I dislike PVC flooring. It releases phthalates, which are toxic and smell bad.

I don't like carpet very much, because it's hard to clean. Mitigating that issue is why most carpet today has fluorosurfactants added to it, which are toxic.

Cork is basically a natural foam flooring, and it works pretty well. (Arguably, wood is a type of foam as well, but let's not get into semantics.) EVA foam can be used on floors, but rather than a thin, high-density layer as flooring, it's more common for EVA to be used as thick soft interlocking tiles for exercise rooms and play areas for children. Incidentally, while EVA isn't inherently hazardous at all, many manufacturers of EVA foam flooring tiles added formamide - a toxic and volatile compound - because it's cheap and apparently made the foam slightly softer. I guess that's the level of civilization we have.

Creep could be an issue if putting furniture on EVA foam flooring, so ionomer foam seems better to me. Places like dance studios and gymnasiums sometimes use a layer of higher-density ionomer foam to make the floor a little bit softer. It just seems to me that some sort of polymer foam could be used as a general-purpose flooring replacing carpet, rather than niche situations where a particularly soft floor is desired. Maybe this is an issue of fashion more than material availability.

 

 

nontoxic receipts

It's questionable whether this should count as a new product, but I really hate BPA, and receipts are a major source of exposure. The BPA-free ones use BPS instead, which is just as bad. This is completely unnecessary but nobody who matters cares, despite BPA and BPS being some of those hazardous chemicals that together are increasing obesity rates, reducing sperm counts, lowering IQs, increasing cancer occurrence, increasing diabetes incidence, and so on.

 

 

longer-lasting rubbers

Most rubbers contain double bonds or ethers, either of which makes them relatively susceptible to oxidation.

It's possible to use a polyurethane containing hydrogenated hydroxyl-terminated polybutadiene, which lasts about as long as polypropylene, but that's considerably more expensive, about 6x the cost of regular polybutadiene. Part of this high cost is due to patents.

 

 

recyclable tyres

Tires are typically polybutadiene, crosslinked with sulfur (vulcanization), and filled with carbon black. There are some disadvantages to this approach:

A) The crosslinking process means the rubber can't be melted and reused afterwards.
B) Polybutadiene oxidizes relatively quickly.
C) The carbon black is released as tires wear down.

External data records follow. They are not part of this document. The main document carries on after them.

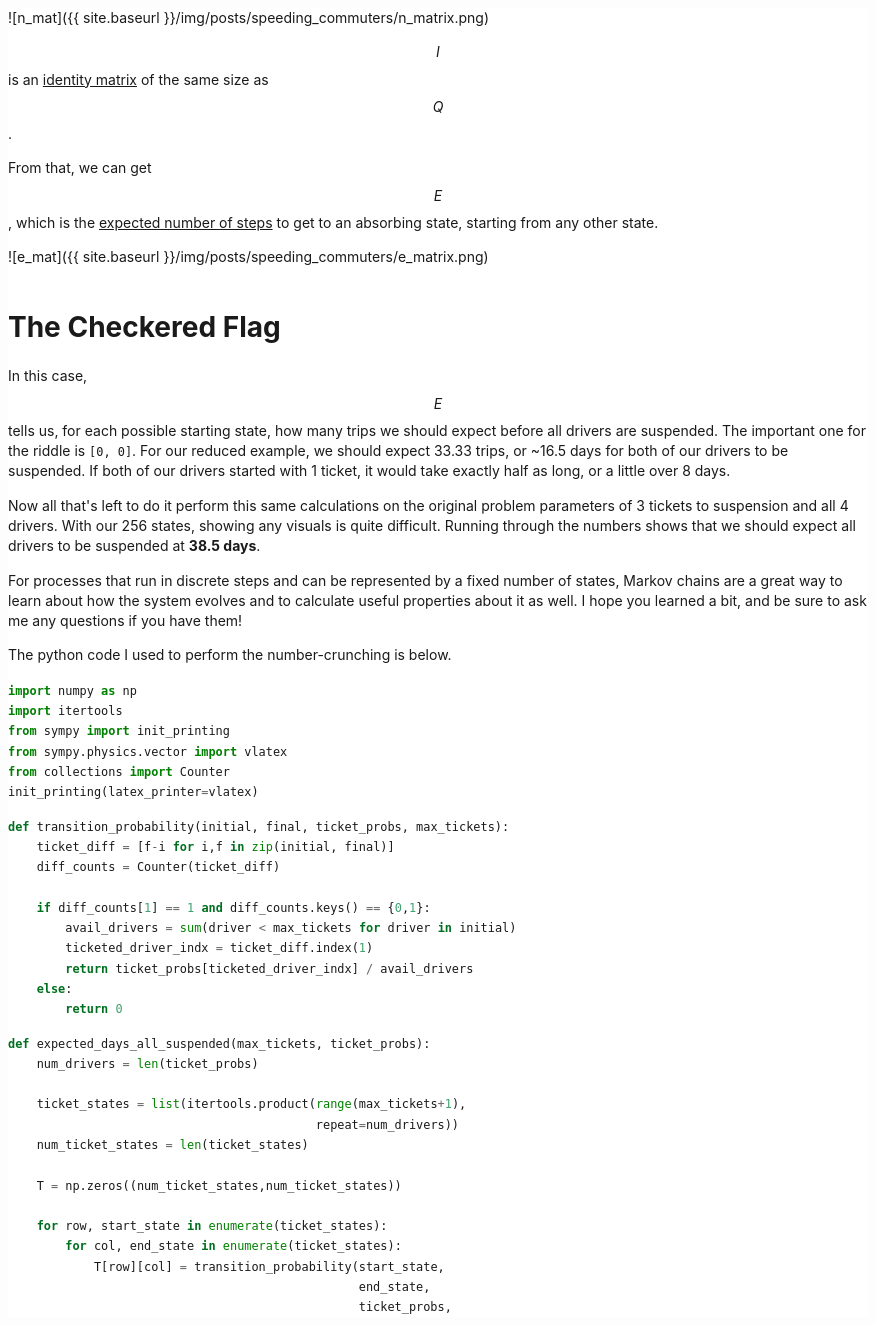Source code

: ![n_mat]({{ site.baseurl }}/img/posts/speeding_commuters/n_matrix.png)

$$I$$ is an [identity matrix](https://en.wikipedia.org/wiki/Identity_matrix) of the same size as $$Q$$.

From that, we can get $$E$$, which is the [expected number of steps](https://en.wikipedia.org/wiki/Absorbing_Markov_chain#Expected_number_of_steps) to get to an absorbing state, starting from any other state.

![e_mat]({{ site.baseurl }}/img/posts/speeding_commuters/e_matrix.png)

# The Checkered Flag
In this case, $$E$$ tells us, for each possible starting state, how many trips we should expect before all drivers are suspended.  The important one for the riddle is `[0, 0]`.  For our reduced example, we should expect 33.33 trips, or ~16.5 days for both of our drivers to be suspended.  If both of our drivers started with 1 ticket, it would take exactly half as long, or a little over 8 days.

Now all that's left to do it perform this same calculations on the original problem parameters of 3 tickets to suspension and all 4 drivers.  With our 256 states, showing any visuals is quite difficult.  Running through the numbers shows that we should expect all drivers to be suspended at **38.5 days**.

For processes that run in discrete steps and can be represented by a fixed number of states, Markov chains are a great way to learn about how the system evolves and to calculate useful properties about it as well.  I hope you learned a bit, and be sure to ask me any questions if you have them!

The python code I used to perform the number-crunching is below.


```python
import numpy as np
import itertools
from sympy import init_printing
from sympy.physics.vector import vlatex
from collections import Counter
init_printing(latex_printer=vlatex)
```


```python
def transition_probability(initial, final, ticket_probs, max_tickets):
    ticket_diff = [f-i for i,f in zip(initial, final)]
    diff_counts = Counter(ticket_diff)
    
    if diff_counts[1] == 1 and diff_counts.keys() == {0,1}:
        avail_drivers = sum(driver < max_tickets for driver in initial)
        ticketed_driver_indx = ticket_diff.index(1)
        return ticket_probs[ticketed_driver_indx] / avail_drivers
    else:
        return 0    
```


```python
def expected_days_all_suspended(max_tickets, ticket_probs):
    num_drivers = len(ticket_probs)
    
    ticket_states = list(itertools.product(range(max_tickets+1),
                                           repeat=num_drivers))
    num_ticket_states = len(ticket_states)
    
    T = np.zeros((num_ticket_states,num_ticket_states))

    for row, start_state in enumerate(ticket_states):
        for col, end_state in enumerate(ticket_states):
            T[row][col] = transition_probability(start_state,
                                                 end_state,
                                                 ticket_probs,
```

[^weather]: [https://en.wikipedia.org/wiki/Examples_of_Markov_chains#A_simple_weather_model](https://en.wikipedia.org/wiki/Examples_of_Markov_chains#A_simple_weather_model)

This is a major source of particulate pollution.

 

Thermoplastic elastomers could theoretically be reused, but current ones are more expensive and have too low a melting point, but this is a solvable problem.

Rebound resilience is also very important for tires, because it affects both efficiency and heating of the tires. That's why polyurethane is used for solid tires but not pneumatic tires: it lasts perhaps 4x as long as standard rubber, but it has higher losses from bending. But there are some polyurethanes with even better rebound resilience.

As for carbon black, it could be replaced by calcium carbonate precipitated in certain ways, which would actually be slightly cheaper and give slightly better performance, but nobody who matters cares.

 

 

GaN radios

Gallium nitride is being used in some power electronics now. While it's currently somewhat expensive, I expect it to be more-used than SiC for power electronics in the long term, but people aren't really investing in it as much as they should. One advantage of GaN is that it can switch very quickly. Widely available GaN could enable higher-frequency and higher-power WiFi-type radio. Higher frequency would mean that radio dishes could be smaller for the same spread. As for higher power, well, WiFi power is already limited mainly by FCC regulations.